The Board, in its statement, said they had no dispute with the report figures, but to say they made no effort is wrong. "We feel let down." Others who had served on the board agreed. "We were told to wait, and given promises that the government was going to help and they never delivered. We sat with various Ministers." "There were efforts made year in and year out with more than two different Ministers." The Mayor of Linden also voiced the number of trips to Edmonton. "We heard promises and half promises. We worked our butts off to get these meetings and present our case but it seems to have fallen on deaf ears. Please don't be too disappointed in us because we tried to keep those rates down for you." It was the same from each Councillor. "We met with the Minister. We seemed to make progress but inevitably we would hear they were over-stretched right now, or over committed." The Carbon Mayor remembered how ecstatic she was with enthusiastic promises from Shirley McLellan and Minister Klein. "I was like Wow. Two days later Klein resigned." Tonight's board members said "Recent attempts to meet with the Minister to hash out a solution were stalled with the "Let's wait for the report." "That (report) was supposed to be ready for December 2009 and it is now August 2010."
Rob Anderson, MLA for Airdrie/Chestermere with Irricana, Beiseker, and Rocky View as part of his constituency, was present at this meeting and expressed support for the Commission. Rob was a representative of the Progressive Conservative party but he became disillusioned and is now an Independent. He backed up what the Commission was saying and advised that ratepayers in these communities had to become vocal with their provincial government and representatives, using a petition as a force to be reckoned with. "This government is totally reactive and they understand electoral pain.

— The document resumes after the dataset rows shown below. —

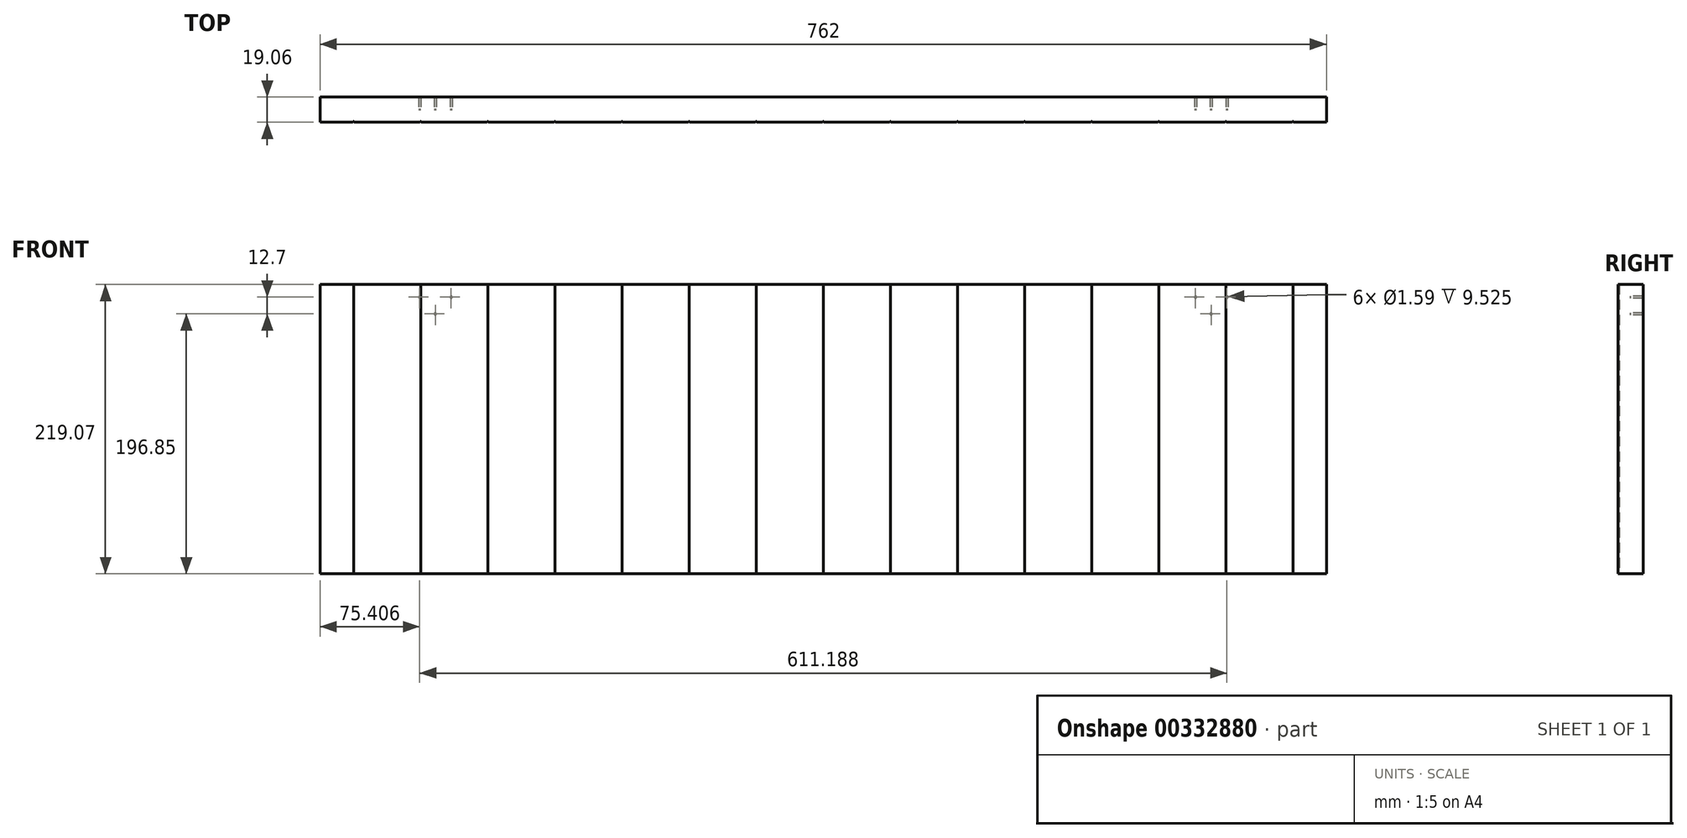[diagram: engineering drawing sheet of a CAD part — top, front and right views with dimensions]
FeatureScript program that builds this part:
annotation { "Feature Type Name" : "Feature", "Feature Type Description" : "" }
export const myFeature = defineFeature(function(context is Context, id is Id, definition is map)
    precondition{}
    {
        {
            var Q0;
            Q0=qCreatedBy(makeId("Top.planeOp"),FACE);
            var sketch = newSketch(context, id + "F0", { "sketchPlane" : qUnion([Q0])});
            skLineSegment(sketch, "E0.bottom", {"start": v(508, -9.53) * mm, "end": v(458.22, -9.53) * mm});
            skLineSegment(sketch, "E0.top", {"start": v(508, 9.53) * mm, "end": v(-508, 9.53) * mm});
            skLineSegment(sketch, "E0.left", {"start": v(508, 9.53) * mm, "end": v(508, -9.53) * mm});
            skLineSegment(sketch, "E0.right", {"start": v(-508, 9.53) * mm, "end": v(-508, -9.53) * mm});
            skPoint(sketch, "E0.middle", {"position": v(0, 0) * mm});
            skArc(sketch, "E1", {"start": v(-509.02, -9.53) * mm, "mid": v(-508.3, -9.23) * mm, "end": v(-508, -8.5) * mm});
            skArc(sketch, "E2", {"start": v(-508, -8.5) * mm, "mid": v(-507.7, -9.23) * mm, "end": v(-506.98, -9.52) * mm});
            skArc(sketch, "E3.1.0.0", {"start": v(-458.22, -9.53) * mm, "mid": v(-457.5, -9.23) * mm, "end": v(-457.2, -8.5) * mm});
            skArc(sketch, "E3.1.0.1", {"start": v(-457.2, -8.5) * mm, "mid": v(-456.9, -9.23) * mm, "end": v(-456.18, -9.52) * mm});
            skArc(sketch, "E3.2.0.0", {"start": v(-407.42, -9.53) * mm, "mid": v(-406.7, -9.23) * mm, "end": v(-406.4, -8.5) * mm});
            skArc(sketch, "E3.2.0.1", {"start": v(-406.4, -8.5) * mm, "mid": v(-406.1, -9.23) * mm, "end": v(-405.38, -9.52) * mm});
            skArc(sketch, "E3.3.0.0", {"start": v(-356.62, -9.53) * mm, "mid": v(-355.9, -9.23) * mm, "end": v(-355.6, -8.5) * mm});
            skArc(sketch, "E3.3.0.1", {"start": v(-355.6, -8.5) * mm, "mid": v(-355.3, -9.23) * mm, "end": v(-354.58, -9.52) * mm});
            skArc(sketch, "E3.4.0.0", {"start": v(-305.82, -9.53) * mm, "mid": v(-305.1, -9.23) * mm, "end": v(-304.8, -8.5) * mm});
            skArc(sketch, "E3.4.0.1", {"start": v(-304.8, -8.5) * mm, "mid": v(-304.5, -9.23) * mm, "end": v(-303.78, -9.52) * mm});
            skArc(sketch, "E3.5.0.0", {"start": v(-255.02, -9.53) * mm, "mid": v(-254.3, -9.23) * mm, "end": v(-254, -8.5) * mm});
            skArc(sketch, "E3.5.0.1", {"start": v(-254, -8.5) * mm, "mid": v(-253.7, -9.23) * mm, "end": v(-252.98, -9.52) * mm});
            skArc(sketch, "E3.6.0.0", {"start": v(-204.22, -9.53) * mm, "mid": v(-203.5, -9.23) * mm, "end": v(-203.2, -8.5) * mm});
            skArc(sketch, "E3.6.0.1", {"start": v(-203.2, -8.5) * mm, "mid": v(-202.9, -9.23) * mm, "end": v(-202.18, -9.52) * mm});
            skArc(sketch, "E3.7.0.0", {"start": v(-153.42, -9.53) * mm, "mid": v(-152.7, -9.23) * mm, "end": v(-152.4, -8.5) * mm});
            skArc(sketch, "E3.7.0.1", {"start": v(-152.4, -8.5) * mm, "mid": v(-152.1, -9.23) * mm, "end": v(-151.38, -9.52) * mm});
            skArc(sketch, "E3.8.0.0", {"start": v(-102.62, -9.53) * mm, "mid": v(-101.9, -9.23) * mm, "end": v(-101.6, -8.5) * mm});
            skArc(sketch, "E3.8.0.1", {"start": v(-101.6, -8.5) * mm, "mid": v(-101.3, -9.23) * mm, "end": v(-100.58, -9.52) * mm});
            skArc(sketch, "E3.9.0.0", {"start": v(-51.82, -9.53) * mm, "mid": v(-51.1, -9.23) * mm, "end": v(-50.8, -8.5) * mm});
            skArc(sketch, "E3.9.0.1", {"start": v(-50.8, -8.5) * mm, "mid": v(-50.5, -9.23) * mm, "end": v(-49.78, -9.52) * mm});
            skArc(sketch, "E3.10.0.0", {"start": v(-1.02, -9.53) * mm, "mid": v(-0.3, -9.23) * mm, "end": v(0, -8.5) * mm});
            skArc(sketch, "E3.10.0.1", {"start": v(0, -8.5) * mm, "mid": v(0.3, -9.23) * mm, "end": v(1.02, -9.52) * mm});
            skArc(sketch, "E3.11.0.0", {"start": v(49.78, -9.53) * mm, "mid": v(50.5, -9.23) * mm, "end": v(50.8, -8.5) * mm});
            skArc(sketch, "E3.11.0.1", {"start": v(50.8, -8.5) * mm, "mid": v(51.1, -9.23) * mm, "end": v(51.82, -9.52) * mm});
            skArc(sketch, "E3.12.0.0", {"start": v(100.58, -9.53) * mm, "mid": v(101.3, -9.23) * mm, "end": v(101.6, -8.5) * mm});
            skArc(sketch, "E3.12.0.1", {"start": v(101.6, -8.5) * mm, "mid": v(101.9, -9.23) * mm, "end": v(102.62, -9.52) * mm});
            skArc(sketch, "E3.13.0.0", {"start": v(151.38, -9.53) * mm, "mid": v(152.1, -9.23) * mm, "end": v(152.4, -8.5) * mm});
            skArc(sketch, "E3.13.0.1", {"start": v(152.4, -8.5) * mm, "mid": v(152.7, -9.23) * mm, "end": v(153.42, -9.52) * mm});
            skArc(sketch, "E3.14.0.0", {"start": v(202.18, -9.53) * mm, "mid": v(202.9, -9.23) * mm, "end": v(203.2, -8.5) * mm});
            skArc(sketch, "E3.14.0.1", {"start": v(203.2, -8.5) * mm, "mid": v(203.5, -9.23) * mm, "end": v(204.22, -9.52) * mm});
            skArc(sketch, "E3.15.0.0", {"start": v(252.98, -9.53) * mm, "mid": v(253.7, -9.23) * mm, "end": v(254, -8.5) * mm});
            skArc(sketch, "E3.15.0.1", {"start": v(254, -8.5) * mm, "mid": v(254.3, -9.23) * mm, "end": v(255.02, -9.52) * mm});
            skArc(sketch, "E3.16.0.0", {"start": v(303.78, -9.53) * mm, "mid": v(304.5, -9.23) * mm, "end": v(304.8, -8.5) * mm});
            skArc(sketch, "E3.16.0.1", {"start": v(304.8, -8.5) * mm, "mid": v(305.1, -9.23) * mm, "end": v(305.82, -9.52) * mm});
            skArc(sketch, "E3.17.0.0", {"start": v(354.58, -9.53) * mm, "mid": v(355.3, -9.23) * mm, "end": v(355.6, -8.5) * mm});
            skArc(sketch, "E3.17.0.1", {"start": v(355.6, -8.5) * mm, "mid": v(355.9, -9.23) * mm, "end": v(356.62, -9.52) * mm});
            skArc(sketch, "E3.18.0.0", {"start": v(405.38, -9.53) * mm, "mid": v(406.1, -9.23) * mm, "end": v(406.4, -8.5) * mm});
            skArc(sketch, "E3.18.0.1", {"start": v(406.4, -8.5) * mm, "mid": v(406.7, -9.23) * mm, "end": v(407.42, -9.52) * mm});
            skArc(sketch, "E3.19.0.0", {"start": v(456.18, -9.53) * mm, "mid": v(456.9, -9.23) * mm, "end": v(457.2, -8.5) * mm});
            skArc(sketch, "E3.19.0.1", {"start": v(457.2, -8.5) * mm, "mid": v(457.5, -9.23) * mm, "end": v(458.22, -9.52) * mm});
            skLineSegment(sketch, "E3.direction1", {"start": v(-506.98, -9.53) * mm, "end": v(-458.22, -9.53) * mm, "construction": true});
            skLineSegment(sketch, "E4.trimOffspring", {"start": v(-458.22, -9.53) * mm, "end": v(-508, -9.53) * mm});
            skLineSegment(sketch, "E5.trimOffspring", {"start": v(-407.42, -9.53) * mm, "end": v(-456.18, -9.53) * mm});
            skLineSegment(sketch, "E6.trimOffspring", {"start": v(-356.62, -9.53) * mm, "end": v(-405.38, -9.53) * mm});
            skLineSegment(sketch, "E7.trimOffspring", {"start": v(-305.82, -9.53) * mm, "end": v(-354.58, -9.53) * mm});
            skLineSegment(sketch, "E8.trimOffspring", {"start": v(-255.02, -9.53) * mm, "end": v(-303.78, -9.53) * mm});
            skLineSegment(sketch, "E9.trimOffspring", {"start": v(-204.22, -9.53) * mm, "end": v(-252.98, -9.53) * mm});
            skLineSegment(sketch, "E10.trimOffspring", {"start": v(-153.42, -9.53) * mm, "end": v(-202.18, -9.53) * mm});
            skLineSegment(sketch, "E11.trimOffspring", {"start": v(-102.62, -9.53) * mm, "end": v(-151.38, -9.53) * mm});
            skLineSegment(sketch, "E12.trimOffspring", {"start": v(-51.82, -9.53) * mm, "end": v(-100.58, -9.53) * mm});
            skLineSegment(sketch, "E13.trimOffspring", {"start": v(-1.02, -9.53) * mm, "end": v(-49.78, -9.53) * mm});
            skLineSegment(sketch, "E14.trimOffspring", {"start": v(49.78, -9.53) * mm, "end": v(1.02, -9.53) * mm});
            skLineSegment(sketch, "E15.trimOffspring", {"start": v(100.58, -9.53) * mm, "end": v(51.82, -9.53) * mm});
            skLineSegment(sketch, "E16.trimOffspring", {"start": v(151.38, -9.53) * mm, "end": v(102.62, -9.53) * mm});
            skLineSegment(sketch, "E17.trimOffspring", {"start": v(202.18, -9.53) * mm, "end": v(153.42, -9.53) * mm});
            skLineSegment(sketch, "E18.trimOffspring", {"start": v(252.98, -9.53) * mm, "end": v(204.22, -9.53) * mm});
            skLineSegment(sketch, "E19.trimOffspring", {"start": v(303.78, -9.53) * mm, "end": v(255.02, -9.53) * mm});
            skLineSegment(sketch, "E20.trimOffspring", {"start": v(354.58, -9.53) * mm, "end": v(305.82, -9.53) * mm});
            skLineSegment(sketch, "E21.trimOffspring", {"start": v(405.38, -9.53) * mm, "end": v(356.62, -9.53) * mm});
            skLineSegment(sketch, "E22.trimOffspring", {"start": v(456.18, -9.53) * mm, "end": v(407.42, -9.53) * mm});
            skSolve(sketch);
        }
        {
            var Q0;
            Q0=qSketchRegion(id+"F0",true);
            extrude(context, id + "F1", {"entities" : qUnion([Q0]), "depth" : 219.07 * mm});
        }
        {
            var Q0;
            Q0=qCreatedBy(makeId("Top.planeOp"),FACE);
            var sketch = newSketch(context, id + "F2", { "sketchPlane" : qUnion([Q0])});
            skLineSegment(sketch, "E23.bottom", {"start": v(381, -89.59) * mm, "end": v(724.07, -89.59) * mm});
            skLineSegment(sketch, "E23.top", {"start": v(381, 47.64) * mm, "end": v(724.07, 47.64) * mm});
            skLineSegment(sketch, "E23.left", {"start": v(381, -89.59) * mm, "end": v(381, 47.64) * mm});
            skLineSegment(sketch, "E23.right", {"start": v(724.07, -89.59) * mm, "end": v(724.07, 47.64) * mm});
            skLineSegment(sketch, "E24.bottom", {"start": v(-381, -137.09) * mm, "end": v(-685.36, -137.09) * mm});
            skLineSegment(sketch, "E24.top", {"start": v(-381, 58.2) * mm, "end": v(-685.36, 58.2) * mm});
            skLineSegment(sketch, "E24.left", {"start": v(-381, -137.09) * mm, "end": v(-381, 58.2) * mm});
            skLineSegment(sketch, "E24.right", {"start": v(-685.36, -137.09) * mm, "end": v(-685.36, 58.2) * mm});
            skSolve(sketch);
        }
        {
            var Q0;
            Q0 = qSketchRegion(id + "F2", true);
            extrude(context, id + "F3", {"entities" : qUnion([Q0]), "operationType" : NewBodyOperationType.REMOVE, "depth" : 1143 * mm});
        }
        {
            var Q0;
            Q0=qCreatedBy(makeId("Front.planeOp"),FACE);
            var sketch = newSketch(context, id + "F4", { "sketchPlane" : qUnion([Q0])});
            skLineSegment(sketch, "E25", {"start": v(381, 209.55) * mm, "end": v(-381, 209.55) * mm, "construction": true});
            skLineSegment(sketch, "E26.bottom", {"start": v(381, 266.12) * mm, "end": v(-381, 266.12) * mm, "construction": true});
            skLineSegment(sketch, "E26.top", {"start": v(381, 152.98) * mm, "end": v(-381, 152.98) * mm, "construction": true});
            skLineSegment(sketch, "E26.left", {"start": v(381, 266.12) * mm, "end": v(381, 152.98) * mm, "construction": true});
            skLineSegment(sketch, "E26.right", {"start": v(-381, 266.12) * mm, "end": v(-381, 152.98) * mm, "construction": true});
            skPoint(sketch, "E26.middle", {"position": v(0, 209.55) * mm});
            skLineSegment(sketch, "E27", {"start": v(-293.69, 266.12) * mm, "end": v(-293.69, 152.98) * mm, "construction": true});
            skLineSegment(sketch, "E28", {"start": v(-293.69, 196.85) * mm, "end": v(293.69, 196.85) * mm, "construction": true});
            skLineSegment(sketch, "E29", {"start": v(293.69, 266.12) * mm, "end": v(293.69, 152.98) * mm, "construction": true});
            skCircle(sketch, "E30", {"center": v(-293.69, 196.85) * mm, "radius": 0.8 * mm});
            skCircle(sketch, "E31", {"center": v(-281.78, 209.55) * mm, "radius": 0.8 * mm});
            skCircle(sketch, "E32", {"center": v(-305.6, 209.55) * mm, "radius": 0.8 * mm});
            skCircle(sketch, "E33", {"center": v(293.69, 196.85) * mm, "radius": 0.8 * mm});
            skCircle(sketch, "E34", {"center": v(305.6, 209.55) * mm, "radius": 0.8 * mm});
            skCircle(sketch, "E35", {"center": v(281.78, 209.55) * mm, "radius": 0.8 * mm});
            skSolve(sketch);
        }
        {
            var Q0;
            Q0 = qSketchRegion(id + "F4", true);
            extrude(context, id + "F5", {"entities" : qUnion([Q0]), "operationType" : NewBodyOperationType.REMOVE, "oppositeDirection" : true, "depth" : 25.4 * mm});
        }
    });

Make them understand your vote depends on their reaction to this issue." He stated he would take their letters and their petition to the government. "I would be happy to help you elevate this issue in the legislature."
Since the Commission does not have its own website, Kneehill County said it would provide, on its website a link, to give residents addresses and contacts for their letters. The Commission would formulate a petition for ratepayers to start signing. There was a hope that the communities and Councils of Drumheller and Three Hills would also support the petition. The Commission also stated, once it had time to digest the report, that they would be forthcoming with a formal statement that they would publish.